Se a classe média garfeada pela restrição a salários mensais de até R$ 3 mil para desconto simplificado de 20% na declaração do Imposto de Renda da Pessoa Física pode só reclamar, outro segmento atingido pela reforma do ministro da Economia, Paulo Guedes, tem provocado desgaste mensurável ao governo Bolsonaro.
Desde a sexta-feira passada (25), quando as novas regras foram entregues ao Congresso, a bolsa de valores acumula perda de 3% — nesta sexta-feira (2) há um ensaio de reação, com alta de 1% no final da manhã — e o dólar voltou ao patamar de R$ 5. A explicação uníssona é "risco político", embutido a ameaça tributária.

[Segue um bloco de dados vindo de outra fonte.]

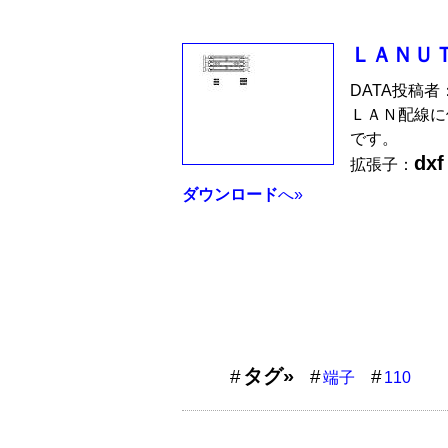
ＬＡＮＵ
DATA投稿者
ＬＡＮ配線に
です。
dxf
拡張子：
ダウンロード
へ»
タグ»
端子
110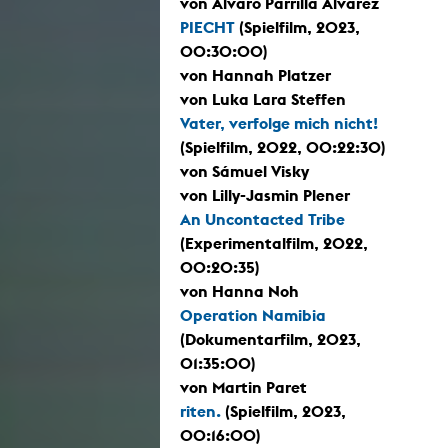
von Álvaro Parrilla Álvarez
PIECHT
(Spielfilm, 2023,
00:30:00)
von Hannah Platzer
von Luka Lara Steffen
Vater, verfolge mich nicht!
(Spielfilm, 2022, 00:22:30)
von Sámuel Visky
von Lilly-Jasmin Plener
An Uncontacted Tribe
(Experimentalfilm, 2022,
00:20:35)
von Hanna Noh
Operation Namibia
(Dokumentarfilm, 2023,
01:35:00)
von Martin Paret
riten.
(Spielfilm, 2023,
00:16:00)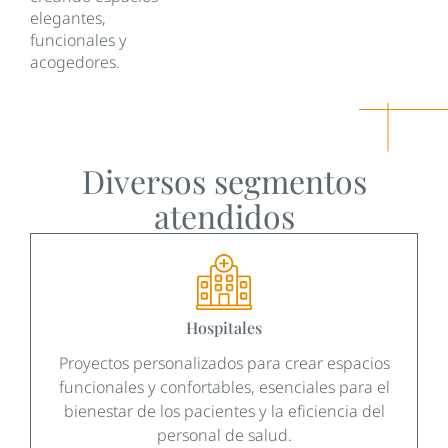
elegantes,
funcionales y
acogedores.
Diversos segmentos
atendidos
Hospitales
Proyectos personalizados para crear espacios
funcionales y confortables, esenciales para el
bienestar de los pacientes y la eficiencia del
personal de salud.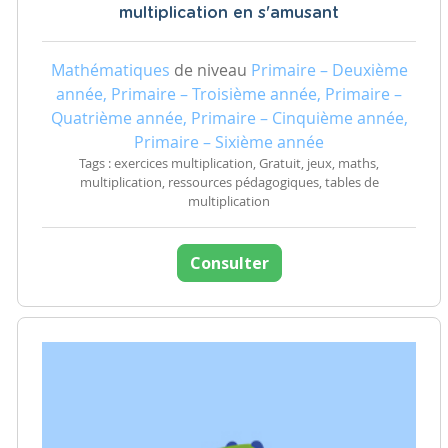
multiplication en s'amusant
Mathématiques
de niveau
Primaire – Deuxième
année, Primaire – Troisième année, Primaire –
Quatrième année, Primaire – Cinquième année,
Primaire – Sixième année
Tags : exercices multiplication, Gratuit, jeux, maths,
multiplication, ressources pédagogiques, tables de
multiplication
Consulter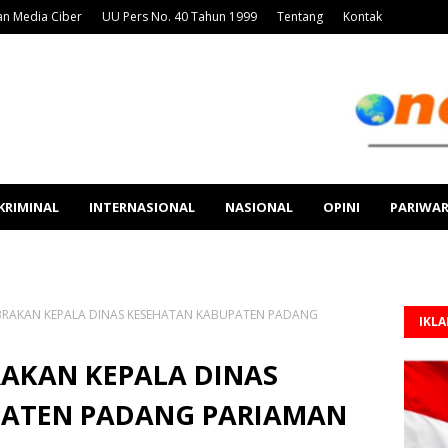
n Media Ciber
UU Pers No. 40 Tahun 1999
Tentang
Kontak
KRIMINAL
INTERNASIONAL
NASIONAL
OPINI
PARIWA
BRAKAN KEPALA DINAS KESEHATAN KABUPATEN PADANG
IKL
RAKAN KEPALA DINAS
PATEN PADANG PARIAMAN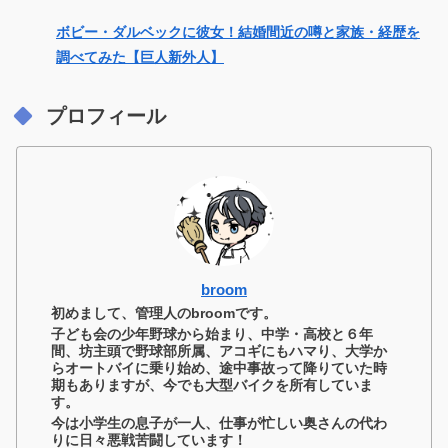
ボビー・ダルベックに彼女！結婚間近の噂と家族・経歴を
調べてみた【巨人新外人】
プロフィール
broom
初めまして、管理人のbroomです。
子ども会の少年野球から始まり、中学・高校と６年
間、坊主頭で野球部所属、アコギにもハマり、大学か
らオートバイに乗り始め、途中事故って降りていた時
期もありますが、今でも大型バイクを所有していま
す。
今は小学生の息子が一人、仕事が忙しい奥さんの代わ
りに日々悪戦苦闘しています！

Para justificar a cobrança de 20% de imposto sobre dividendos, Guedes reduziu em cinco pontos percentuais, de 25% para 20%, até 2023, a alíquota sobre os ganhos das empresas. Começaram a surgir contas de que a carga tributária empresarial havia subido de 34% para até 49%. Embora até os tributaristas ponderem que é tecnicamente incorreto somar carga sobre empresa, expressa pelo IRPJ, à paga pela pessoa física, os dividendos, de alguma forma o Leão morde o mesmo bolso.
A forte pressão dos empresários fez o presidente da Câmara, Arthur Lira (PP-AL) acenar com a redução da alíquota sobre dividendos de 20% para 15%, ante pedido de corte pela metade. Até Guedes admitiu fazer alguma concessão, como trazer a queda do IRPJ para 20% já no próximo ano. Mas quando ficou claro que pequenos ajustes não satisfariam os donos do dinheiro, o ministro fincou pé e disse que quem recebe dividendos não pode reclamar por pagar 20%. E se exasperou, não sem razão:
— Não estamos nem fazendo a tabela progressiva, é só 20%. Tem trabalhador que paga 27,5%. Então pelo amor de Deus, não pode, quem recebe dividendo, reclamar de pagar 20%.
Essa fatia da reforma tributária de Guedes — que jogou no lixo projetos mais complexos porque seriam difíceis de aprovar — criou conflito e novo desgaste em um segmento ainda majoritariamente aliado, a despeito da perda de apoio na sociedade e no Legislativo. As propostas são criticadas por especialistas de correntes diversas, de Bernard Appy, fundador do Centro de Cidadania Fiscal, a Everardo Maciel, ex-secretário da Receita Federal com alta milhagem no cargo e antigo crítico da tributação sobre dividendos.
Na manhã desta sexta-feira (2), em entrevista à Rádio Gaúcha, o atual secretário da Receita, José Barroso Tostes Neto, tentou justificar as novas alíquotas de IRPJ associadas à tributação sobre dividendos:
— O que estamos fazendo é um reequilíbrio sobre as duas formas de tributar, diminuindo o imposto que incide sobre a pessoa jurídica e eliminando a isenção do dividendo que é distribuída à pessoa física. Essa isenção, ao longo desse período, provocou uma percepção de injustiça. (...) Estamos reintroduzindo a cobrança de imposto na pessoa física sobre esse dividendo recebido, que é diferente do imposto que incide sobre a empresa.
É claro que a proposta de mudanças do Imposto de Renda foi ao Congresso já com a habitual povoação de bodes — aquelas partes que podem ser retiradas e dar sensação de alívio —, mas a rejeição deve exigir do governo Bolsonaro mais cabeças caprinas do que as planejadas.